Cite as: http://hdl.handle.net/21.11116/0000-0003-FDA7-4
Abstract
Oxidation of pyrite (FeS2) under anaerobic conditions in marine sediments is experimentally shown for the first time. In slurry experiments with 55FeS2 and a MnO2 rich marine sediment an oxidation of 55FeS2 was detected which decreased with depth and decreasing concentration of MnO2 in the sediment. FeS2 and iron sulfide (FeS) were oxidized chemically at pH 8 by MnO2 but not by nitrate or amorphic Fe(III) oxide. Elemental sulfur and sulfate were the only products of FeS oxidation, whereas FeS2 was oxidized to a variety of sulfur compounds, mainly sulfate plus intermediates such as thiosulfate, trithionate, tetrathionate, and pentathionate. Thiosulfate was oxidized by MnO2 to tetrathionate while other intermediates were oxidized to sulfate. The reaction products indicate that FeS2 was oxidized via the “Thiosulfate-mechanism” and FeS via the “Polysulfide-mechanism” (Schippers and Sand, 1999).
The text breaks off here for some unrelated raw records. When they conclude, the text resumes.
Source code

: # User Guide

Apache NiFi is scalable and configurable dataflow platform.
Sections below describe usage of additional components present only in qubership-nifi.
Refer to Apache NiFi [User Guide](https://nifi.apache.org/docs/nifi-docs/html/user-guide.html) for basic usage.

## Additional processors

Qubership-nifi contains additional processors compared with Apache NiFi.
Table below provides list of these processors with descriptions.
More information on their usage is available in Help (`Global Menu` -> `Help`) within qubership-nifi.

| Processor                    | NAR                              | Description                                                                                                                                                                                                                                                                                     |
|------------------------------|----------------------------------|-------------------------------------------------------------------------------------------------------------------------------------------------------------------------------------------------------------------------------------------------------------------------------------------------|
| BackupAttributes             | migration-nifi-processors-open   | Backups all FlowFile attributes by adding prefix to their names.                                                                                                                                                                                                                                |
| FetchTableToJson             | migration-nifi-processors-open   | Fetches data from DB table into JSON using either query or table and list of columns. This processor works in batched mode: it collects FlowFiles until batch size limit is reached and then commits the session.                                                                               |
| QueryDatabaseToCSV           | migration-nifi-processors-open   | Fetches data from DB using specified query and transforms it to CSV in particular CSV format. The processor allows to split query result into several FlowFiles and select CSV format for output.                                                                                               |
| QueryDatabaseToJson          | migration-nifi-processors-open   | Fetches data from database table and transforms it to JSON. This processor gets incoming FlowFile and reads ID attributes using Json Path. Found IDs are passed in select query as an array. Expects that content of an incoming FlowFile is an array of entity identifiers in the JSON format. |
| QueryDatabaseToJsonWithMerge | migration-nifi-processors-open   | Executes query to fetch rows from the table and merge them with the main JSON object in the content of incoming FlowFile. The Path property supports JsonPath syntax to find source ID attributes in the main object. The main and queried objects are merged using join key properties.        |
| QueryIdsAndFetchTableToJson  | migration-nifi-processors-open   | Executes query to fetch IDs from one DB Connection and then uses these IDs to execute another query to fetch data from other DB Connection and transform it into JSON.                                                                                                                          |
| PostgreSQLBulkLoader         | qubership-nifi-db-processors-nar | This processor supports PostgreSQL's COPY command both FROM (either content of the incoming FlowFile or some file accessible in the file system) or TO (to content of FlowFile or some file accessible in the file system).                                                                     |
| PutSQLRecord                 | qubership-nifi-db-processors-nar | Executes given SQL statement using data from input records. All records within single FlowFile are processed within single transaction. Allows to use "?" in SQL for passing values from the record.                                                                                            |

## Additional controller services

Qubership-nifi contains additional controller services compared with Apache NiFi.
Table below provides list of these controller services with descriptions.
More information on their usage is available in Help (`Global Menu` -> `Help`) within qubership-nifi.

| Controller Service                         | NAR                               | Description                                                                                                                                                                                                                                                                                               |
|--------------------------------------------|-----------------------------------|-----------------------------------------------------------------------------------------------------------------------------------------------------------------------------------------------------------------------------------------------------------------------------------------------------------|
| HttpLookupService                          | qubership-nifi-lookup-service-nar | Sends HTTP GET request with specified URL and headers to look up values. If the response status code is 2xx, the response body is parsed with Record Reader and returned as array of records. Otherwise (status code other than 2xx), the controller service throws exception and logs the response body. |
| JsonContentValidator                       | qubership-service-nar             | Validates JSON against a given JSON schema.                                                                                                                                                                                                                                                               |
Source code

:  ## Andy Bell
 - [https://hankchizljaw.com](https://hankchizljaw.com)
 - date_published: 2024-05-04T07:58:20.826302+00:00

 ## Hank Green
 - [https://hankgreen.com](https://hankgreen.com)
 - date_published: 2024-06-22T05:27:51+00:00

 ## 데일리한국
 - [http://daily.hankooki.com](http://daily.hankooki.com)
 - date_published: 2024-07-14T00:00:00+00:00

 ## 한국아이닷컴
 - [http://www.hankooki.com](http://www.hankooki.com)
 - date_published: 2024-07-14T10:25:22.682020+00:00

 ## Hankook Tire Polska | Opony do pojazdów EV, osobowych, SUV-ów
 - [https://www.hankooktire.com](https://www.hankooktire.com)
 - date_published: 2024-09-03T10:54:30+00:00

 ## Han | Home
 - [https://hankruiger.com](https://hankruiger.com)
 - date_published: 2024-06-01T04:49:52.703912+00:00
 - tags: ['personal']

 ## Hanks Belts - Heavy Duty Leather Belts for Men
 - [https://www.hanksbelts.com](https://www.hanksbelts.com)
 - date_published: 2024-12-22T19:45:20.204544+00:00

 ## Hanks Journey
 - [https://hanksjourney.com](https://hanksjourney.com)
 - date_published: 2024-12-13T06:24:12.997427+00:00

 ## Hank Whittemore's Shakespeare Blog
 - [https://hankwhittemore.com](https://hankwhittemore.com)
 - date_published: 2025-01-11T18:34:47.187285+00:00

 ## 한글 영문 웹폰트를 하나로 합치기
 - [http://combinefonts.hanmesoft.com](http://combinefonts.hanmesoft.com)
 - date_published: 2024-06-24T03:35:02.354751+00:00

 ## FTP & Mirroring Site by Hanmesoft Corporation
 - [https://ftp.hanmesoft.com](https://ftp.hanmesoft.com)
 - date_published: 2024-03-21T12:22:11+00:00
The processes are summarized by the overall equations: (1) FeS2+7.5 MnO2+11 H+→Fe(OH)3+2 SO42−+7.5 Mn2++4 H2O (2) FeS+1.5 MnO2+3 H+→Fe(OH)3+SO+1.5 Mn2+ For FeS2 oxidation the reaction rates related to the mineral surface area were 1.02 and 1.12 nmol m−2 s−1 for total dissolved S and total dissolved Fe, respectively. Since these values are in the same range as previously published rates for the oxidation of FeS2 by Fe(III), and since Fe(III) is a well-known oxidant for FeS2 even at circumneutral pH, Fe(III) is assumed also to be the oxidant for FeS and FeS2 in the presence of MnO2. At the iron sulfide surface, Fe(III) is reduced to Fe(II) which is reoxidized to Fe(III) by MnO2. Thus, an Fe(II)/Fe(III) shuttle should transport electrons between the surfaces of the two solid compounds.